The accuracy index of the prediction result of the EMD-ARIMA-BPNN model is shown in Table 2:

TABLE 2

The calculation formulas of the indexes in the table are as follows:

；

；

wherein,Tis the length of the flow sequence;as a residual of the traffic sequence,is the predicted value of the traffic sequence residual,is the average value of the predicted value of the residual error of the flow sequence.

Fig. 7 is a schematic diagram of a satellite network traffic prediction result according to an embodiment of the present invention.
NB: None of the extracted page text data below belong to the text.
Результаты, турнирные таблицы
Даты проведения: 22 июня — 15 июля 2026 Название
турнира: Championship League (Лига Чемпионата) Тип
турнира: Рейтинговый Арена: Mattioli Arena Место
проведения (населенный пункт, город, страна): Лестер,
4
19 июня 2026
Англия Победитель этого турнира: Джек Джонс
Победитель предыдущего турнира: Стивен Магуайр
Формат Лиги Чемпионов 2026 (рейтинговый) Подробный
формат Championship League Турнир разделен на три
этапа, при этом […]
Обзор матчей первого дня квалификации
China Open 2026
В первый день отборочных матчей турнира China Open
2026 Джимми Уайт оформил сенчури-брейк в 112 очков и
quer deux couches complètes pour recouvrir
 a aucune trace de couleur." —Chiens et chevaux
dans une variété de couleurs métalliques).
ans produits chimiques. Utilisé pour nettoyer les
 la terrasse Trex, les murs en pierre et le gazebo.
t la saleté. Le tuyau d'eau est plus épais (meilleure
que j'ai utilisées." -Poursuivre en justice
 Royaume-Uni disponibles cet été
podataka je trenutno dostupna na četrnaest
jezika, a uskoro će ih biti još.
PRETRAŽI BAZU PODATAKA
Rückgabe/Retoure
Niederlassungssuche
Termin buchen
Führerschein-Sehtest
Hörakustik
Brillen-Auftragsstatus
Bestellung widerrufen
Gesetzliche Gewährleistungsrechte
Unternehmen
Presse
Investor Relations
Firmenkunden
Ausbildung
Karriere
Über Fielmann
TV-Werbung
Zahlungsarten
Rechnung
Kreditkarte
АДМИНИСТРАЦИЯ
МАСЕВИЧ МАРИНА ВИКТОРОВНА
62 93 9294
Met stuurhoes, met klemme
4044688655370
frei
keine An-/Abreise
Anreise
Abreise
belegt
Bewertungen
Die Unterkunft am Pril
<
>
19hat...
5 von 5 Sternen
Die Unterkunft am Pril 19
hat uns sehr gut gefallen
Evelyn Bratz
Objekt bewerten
The method provided by the invention has good prediction performance on satellite network flow data with long-range correlation characteristics, and the predicted network flow is close to the actual flow data.
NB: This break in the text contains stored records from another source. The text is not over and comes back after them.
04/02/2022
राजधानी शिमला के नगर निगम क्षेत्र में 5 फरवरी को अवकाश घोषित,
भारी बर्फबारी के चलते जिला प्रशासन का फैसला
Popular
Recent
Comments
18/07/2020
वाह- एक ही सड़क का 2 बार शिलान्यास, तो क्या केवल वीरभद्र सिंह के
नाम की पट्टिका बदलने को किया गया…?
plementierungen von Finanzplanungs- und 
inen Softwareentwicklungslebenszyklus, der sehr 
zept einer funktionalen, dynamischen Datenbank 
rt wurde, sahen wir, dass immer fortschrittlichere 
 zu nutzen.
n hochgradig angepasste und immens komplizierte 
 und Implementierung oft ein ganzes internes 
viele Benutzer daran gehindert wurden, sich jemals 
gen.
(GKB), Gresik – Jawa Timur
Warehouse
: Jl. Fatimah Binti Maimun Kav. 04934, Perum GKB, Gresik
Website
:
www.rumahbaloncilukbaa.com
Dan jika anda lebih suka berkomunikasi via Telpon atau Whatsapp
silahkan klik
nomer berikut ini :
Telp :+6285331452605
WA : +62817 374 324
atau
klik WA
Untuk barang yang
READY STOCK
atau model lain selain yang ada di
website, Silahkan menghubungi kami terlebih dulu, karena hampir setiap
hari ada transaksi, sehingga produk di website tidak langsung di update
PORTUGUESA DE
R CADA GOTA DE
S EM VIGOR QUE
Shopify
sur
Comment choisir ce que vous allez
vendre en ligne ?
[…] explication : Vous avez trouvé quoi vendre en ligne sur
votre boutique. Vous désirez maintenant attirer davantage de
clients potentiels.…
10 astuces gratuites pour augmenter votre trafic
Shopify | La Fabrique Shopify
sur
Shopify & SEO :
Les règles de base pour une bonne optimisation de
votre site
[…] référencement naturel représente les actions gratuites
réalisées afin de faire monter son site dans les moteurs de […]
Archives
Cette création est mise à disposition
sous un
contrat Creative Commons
According to the satellite network flow prediction method based on empirical mode decomposition and BP neural network, self-similarity characteristics of satellite network flow are quantitatively analyzed, and the short-range correlation of multi-order IMF components obtained by EMD decomposition of the satellite network flow is respectively proved through theoretical analysis and experiments. The satellite network flow with self-similarity is decomposed into multiple orders of IMF components with short-range correlation through EMD, the IMF components are predicted by ARIMA improved by the self-adaptive fixed order optimizing operator, and the calculation complexity is reduced. And meanwhile, optimizing the BPNN network weight by adopting an IGWO algorithm, and forecasting the residual error of the EMD-ARIMA model by using the optimized BPNN to finally obtain a satellite network flow forecasting result. Compared with the traditional flow forecasting model and the mixed model, the EMD-ARIMA-BPNN model has higher forecasting precision on satellite network flow, can describe the stepwise change trend of the satellite network flow, and can meet the high-efficiency forecasting of the satellite network flow.
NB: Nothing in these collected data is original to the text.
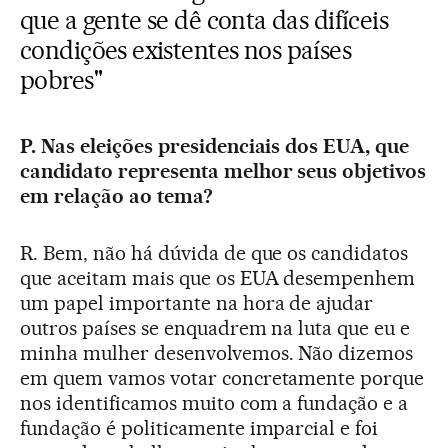
que a gente se dê conta das difíceis
condições existentes nos países
pobres"
P. Nas eleições presidenciais dos EUA, que
candidato representa melhor seus objetivos
em relação ao tema?
R. Bem, não há dúvida de que os candidatos
que aceitam mais que os EUA desempenhem
um papel importante na hora de ajudar
outros países se enquadrem na luta que eu e
minha mulher desenvolvemos. Não dizemos
em quem vamos votar concretamente porque
nos identificamos muito com a fundação e a
fundação é politicamente imparcial e foi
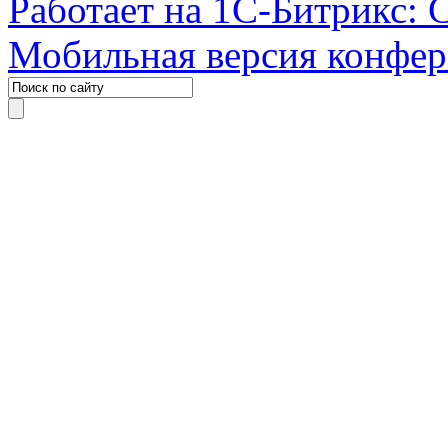
Работает на 1С-Битрикс: 
Мобильная версия конфе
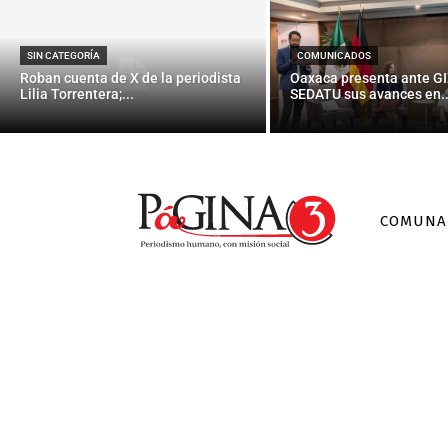
SIN CATEGORÍA
COMUNICADOS
Roban cuenta de X de la periodista
Oaxaca presenta ante GI
Lilia Torrentera;...
SEDATU sus avances en..
COMUNA
Palabra de 
brecha entre 
comunicam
The foregoing is merely illustrative of the present invention, and the present invention is not limited thereto, and any person skilled in the art will readily recognize that variations or substitutions are within the scope of the present invention. Therefore, the protection scope of the invention is subject to the protection scope of the claims.

Claims (2)

1. The satellite network flow prediction method based on empirical mode decomposition and BP neural network is characterized by comprising the following steps of:

step S10, generating a time sequence of satellite network traffic according to an ON/OFF source model meeting Pareto distribution; the ON/OFF source model meeting Pareto distribution is a data generation model of end-to-end connection in a satellite network;

s20, decomposing the time sequence into multi-order inclusion modal components with short-range correlation by adopting empirical mode decomposition;

step S30, respectively establishing a prediction model for the content modal components of each order by adopting ARIMA improved by the self-adaptive order-determining optimizing operator;

step S40, predicting the connotation modal components by adopting the prediction models of all orders, and summarizing the prediction results to obtain a linear characteristic sequence of the satellite network flow;

step S50, subtracting the linear characteristic sequence from the original flow sequence of the satellite network flow to obtain a residual sequence of the satellite network flow;

step S60, adopting an improved gray wolf algorithm IGWO to optimize the BP neural network, and constructing an optimized model IGWO-BPNN;

step S70, predicting the residual sequence according to the optimization model IGWO-BPNN to obtain a residual sequence prediction result;

and S80, determining a satellite network flow prediction result according to the linear characteristic sequence and the residual sequence prediction result.

2. The method according to claim 1, wherein in S10, the probability distribution function of the Pareto distribution is the following formula:

where k is a positive integer, representing the minimum value that the random variable x can take.